The upside: On holiday, you’re just a tourist taking snapshots, but when you’re working and living abroad, you’re actually in the picture yourself. This is your chance to really experience another culture, not just from the fringes, but right from the centre of the action.
You’ll always be a foreigner
OK, this might be stating the obvious, but being a foreigner does have implications. No matter how much you try to integrate yourself, you may still find yourself feeling isolated, stared at and well, foreign.
The upside: You may be seen as different, but you’ll also be seen as special. So you can expect to be taken out for lots of meals and drinks, and allowed to get away with behaviour that no local ever would! Plus, your English skills will probably see you becoming very popular indeed.
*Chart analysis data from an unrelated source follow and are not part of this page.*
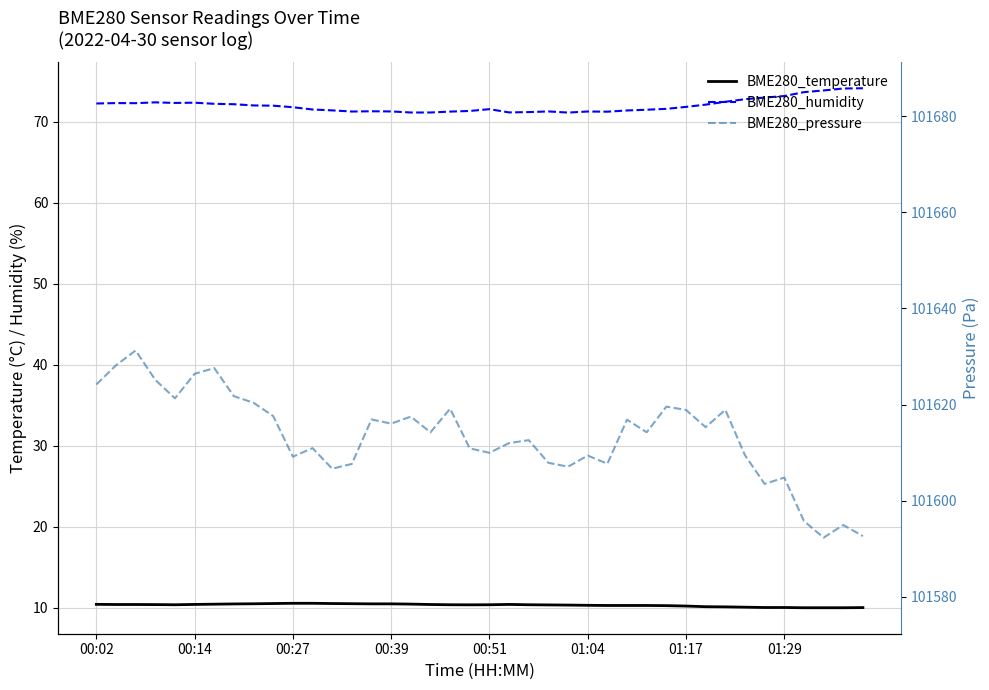

At how many categories does at least one series exceed 94269?

40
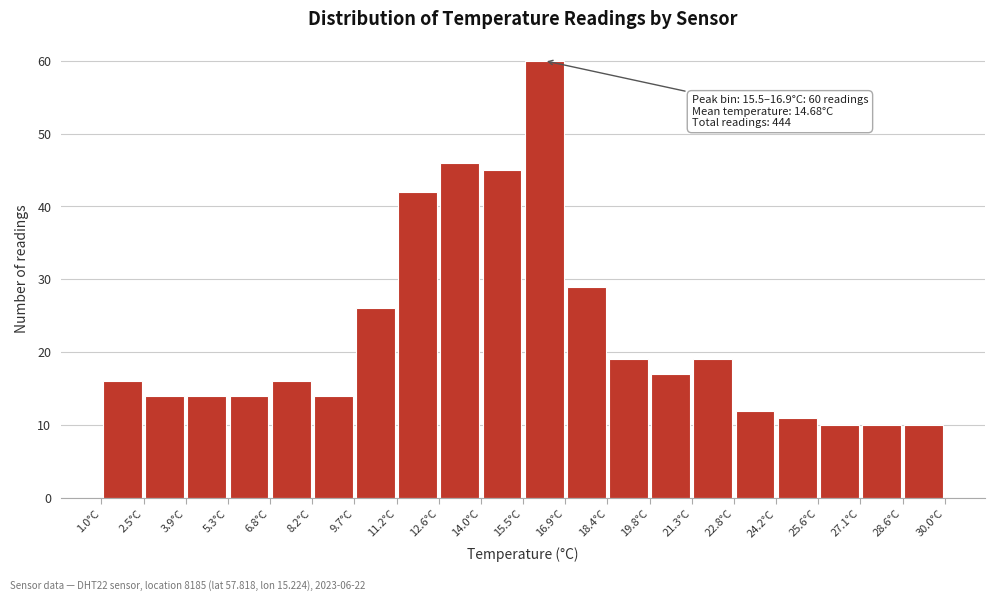

Over which range of the x-axis is the bar tallest?

15.50 to 16.95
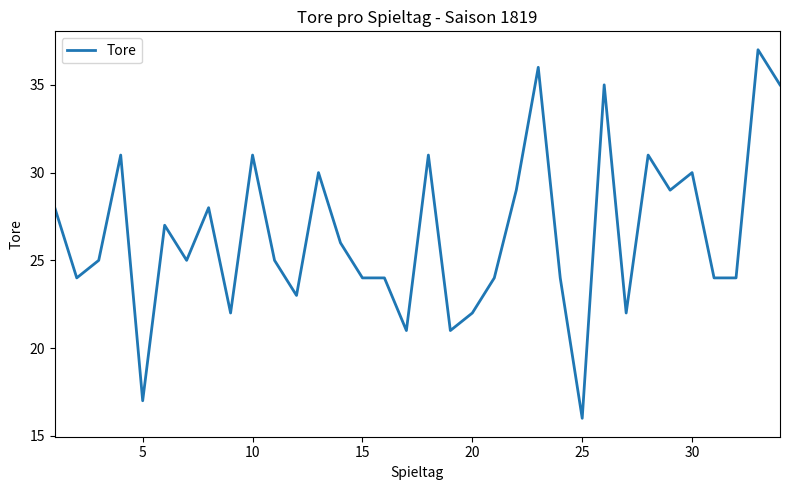

What is the difference between the maximum and minimum values?

21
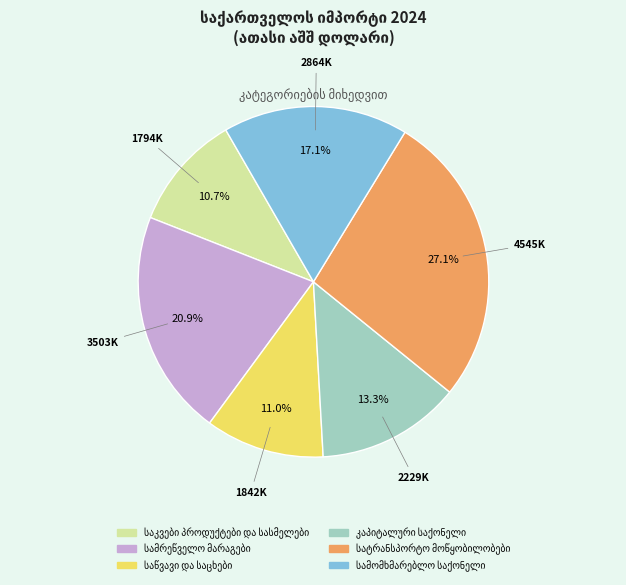

Is there a majority slice in this chart?

No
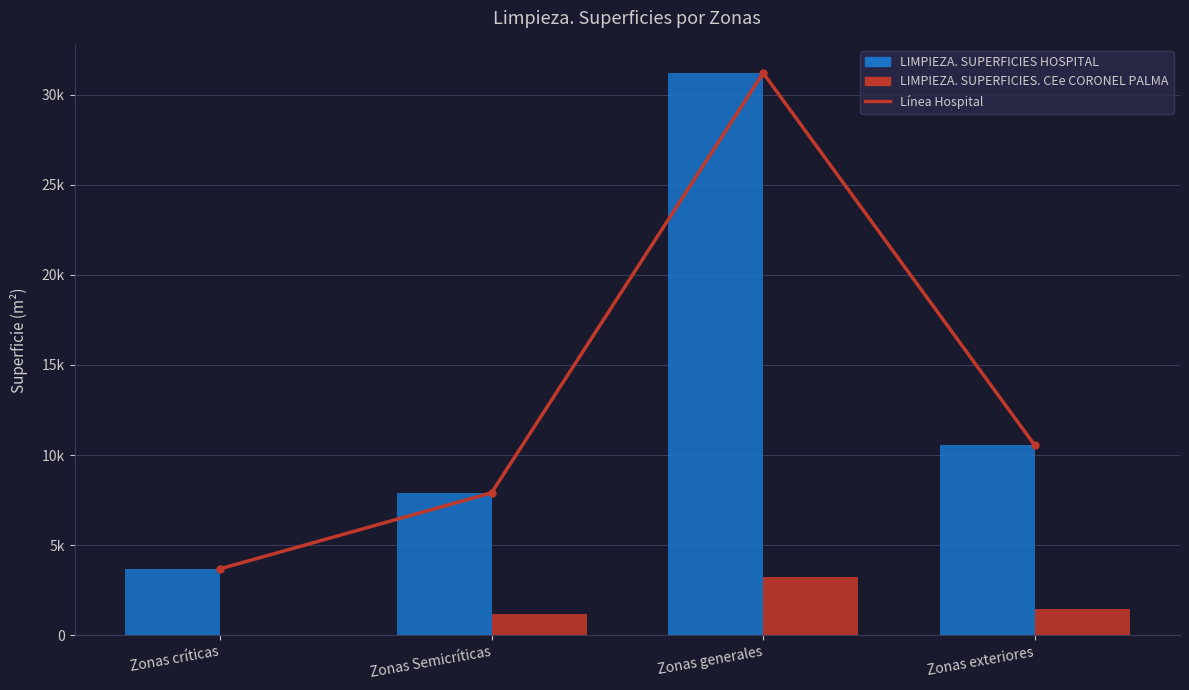

What is the sum of the LIMPIEZA. SUPERFICIES. CEe CORONEL PALMA values at Zonas generales and Zonas exteriores?

4691.2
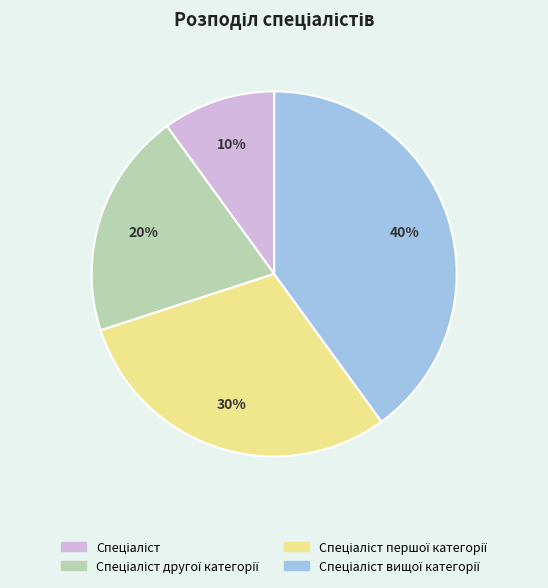

Is there a majority slice in this chart?

No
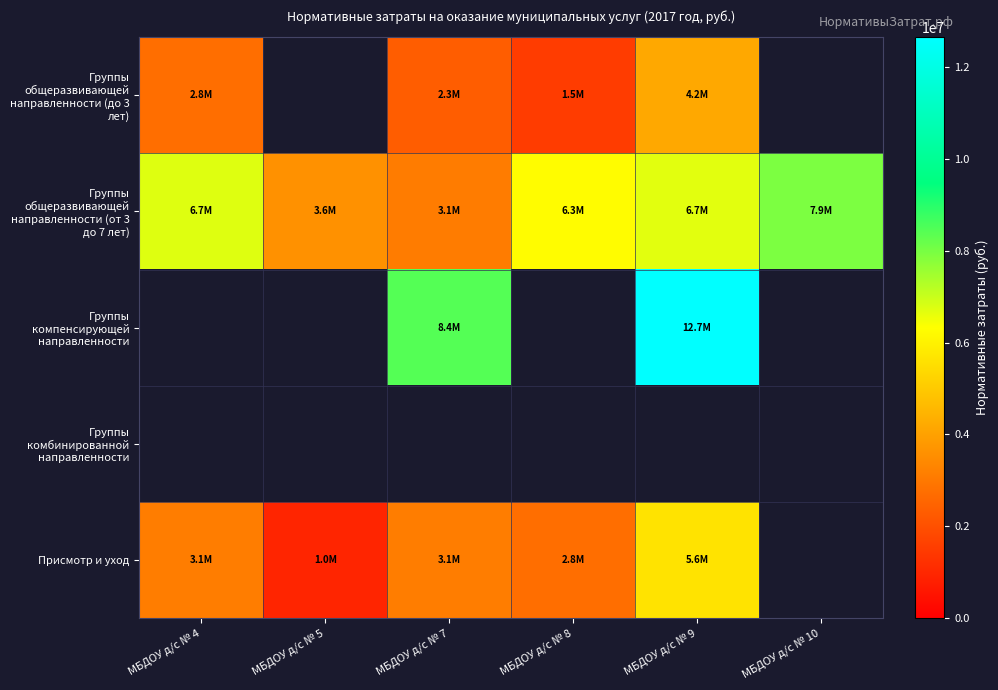

Where is Группы общеразвивающей направленности (от 3 до 7 лет) nearest to the value 5516432?

МБДОУ д/с № 8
Things won’t run like they do at home
Whatever niggles you have with the way things run in your home country, you’ll probably find yourself longing for them when you move abroad. Any TEFL teacher will tell you that things can be slow, bureaucratic and liable to change at the last minute. Mix in the fact that you probably don’t speak the language fluently and you have a recipe for frustration.
The upside: You’re there to experience another culture, not to have everything run like it does back home – embrace the differences and go with the flow
Everything will be an epic mission, to start with at least
Even the most simple of expeditions, like going shopping or taking a bus, can turn into a mammoth task, complicated by language barriers, misunderstandings and general faff.
The upside: If everything becomes a little more inconvenient, it also becomes a little more exciting too – even the most mundane outing can turn into an adventure, peppered with serendipities and comedy moments. Plus, after a little while you’ll soon get the hang of life in your new home.
Culture shock is a fact of life
No matter how much you prepare yourself for living in another country, you WILL get culture shock, and it could leave you feeling lonely, unhappy and generally discombobulate
The upside: Culture shock is one fact, but another fact is that you WILL get over it. There’s a great article here that can help if you are suffering from culture shock: http://www.tefl-chalkboard.com/travel-guides/181-How-to-Cope-With-Culture-Shock-While-Teaching-English-Abroad
Your students probably won’t be that well behaved
There’s something of a myth floating around in TEFL circles that kids in foreign countries are immaculately behaved angels, ready to sit and learn quietly and happily at all times. Funnily enough this is not the case – kids are kids, and by that we mean they can be boisterous, noisy and sometimes just plain unwilling to cooperate.
The upside: Do you really want to teach automatons? Your kids might not be well behaved, but they will be enthusiastic, energetic and generally a lot of fun. It might be tiring, but it will certainly be rewarding.
What do you think? What’s do you think the truth about teaching abroad is?